Iranian protests spread after Mahsa Amini’s death, social video shows

Anger is spreading across the country after Mahsa Amini, 22, dies in ‘morality police’ custody

The protests began outside a Tehran hospital, where a 22-year-old Iranian woman named Mahsa Amini died last week after she was detained by the “morality police” for serious violations of the country’s strict rules on women’s dress. By Tuesday, protests were unfolding across the country, filled with grief, anger and contempt. Many were led by women who burned their turbans, cut their hair and chanted “death to the dictator”.

Anger over many things simultaneously fuels the intensity of the protests: accusations that Amini was beaten in custody, then fell and fell into a coma; Iran led by ultraconservative President Ebrahim Raisi The priorities of the government, who strictly enforced the dress code and empowered the hateful moral police at a time when the economy is generally suffering; and the suffering of the family of Amini, an ethnic Kurd from rural Iran, who are in pain and shock. The expression resonated across the country.

Her family said Amini had no health problems to explain her death, and they could not understand how she attracted police interest. “Even a 60-year-old woman is not covered up like Mahsa,” her father, Amjad Amini, told Iranian news media.

Human rights groups said at least seven people were killed in the demonstrations, the largest since protests erupted in Iran in 2019 over cuts to fuel subsidies. During these protests, like the ones that are shaking the country now, the authorities responded by cutting off internet service and in some cases resorting to deadly force, including live ammunition.

Two videos from the Kurdish cities of Abdanan and Kamyayan show footage of protests that erupted in Iran on September 9. 17. (Video: Top: Associated Press Rudaw TV; Bottom: Twitter)

Video showed protesters, some speaking Kurdish, taking to the streets in Kamiyaran and Abu Danan, near the Iran-Iraq border. Many of the protests were centered in the west, where Amini’s family came from impoverished Kurdish regions. The Kurds – who speak their own language, have a unique cultural identity and are mostly Sunni Muslims in the Shia-majority country – have complained for decades of central government neglect.

On September 9, in a video posted online, protests, some violent, spread to the religious cities of Qom and Mashhad in Iran. 20. (Video: Twitter)

Mass demonstrations also erupted in two Iranian cities considered holy places by Shiite Muslims and attracting tens of millions of pilgrims each year. “Cannons, tanks and rockets, clerics must get lost” protesters chanted in Mashhad, Iran’s second-largest city, and the site of the revered Imam Reza shrine. They gathered on Ahmedabad Street, a main thoroughfare, where the fire could be seen in the distance. In a video from the religious academic center Qom, protesters marched through the streets, whistling and some throwing stones. “Hit him,” someone shouted as the crowd surged up.

Protests took place across Tehran, including at Vali-e Asr Square in September. September 19 and Amir Kabir University of Technology. 18. (Video: Twitter)

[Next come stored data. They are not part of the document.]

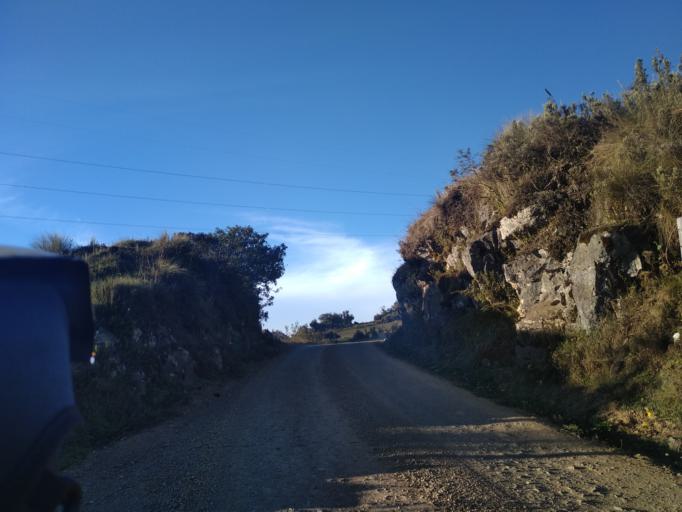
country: PE
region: Amazonas
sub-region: Provincia de Chachapoyas
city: Montevideo
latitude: -6.7156
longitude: -77.8661
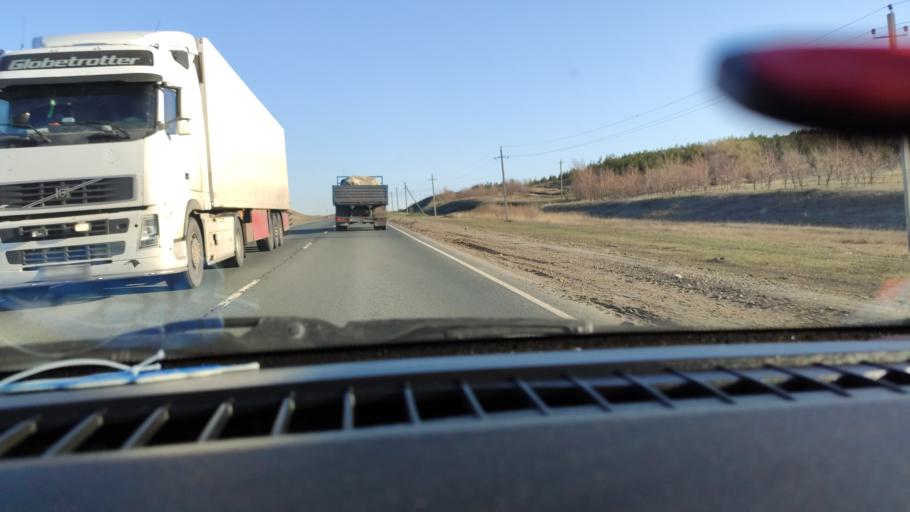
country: RU
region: Saratov
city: Alekseyevka
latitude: 52.2986
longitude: 47.9276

The protests quickly spread to the capital, with a video showing demonstrators gathering at Vali-e Asr, the main square in central Tehran. “Disgraceful, disgraceful,” they shouted as they were sprayed with water cannons mounted on armored police vehicles. Another video from central Tehran showed students at Amir Kabir University of Technology chanting “death to the dictator” – a reference to Iran’s supreme leader, Ayatollah Ali Khamenei. Anger at universities has grown in recent months as the government tightens its hijab rules. Students who protest risk arrest or blacklisting that threatens their academic progress.

Video posted online in September. 20 shows women protesting in the southern Iranian cities of Kerman and northern Surrey. (Video: Twitter)

The protests extend far beyond the capital and traditionally volatile parts of Iran. In a video in Kerman, southeastern Iran, a young woman takes off her hijab and cuts her hair while sitting on a glove box surrounded by cheering crowds. “An Iranian will die, but will not accept oppression,” the crowd chanted. In Surrey, near the Caspian Sea, a woman dances around a small bonfire before throwing her turban into the fire.

A video posted online on September 9. Protests turned violent in the Iranian city of Rasht, north of Tehran, on Tuesday. (Video: Twitter)

Another video from Rasht, also in the Caspian Sea, shows a group of young people surrounding a police officer who is wielding what appears to be a stun gun. Within seconds, the crowd began to attack, pushing the officer to the ground and beating him. If gunfire was heard, demonstrators would flee.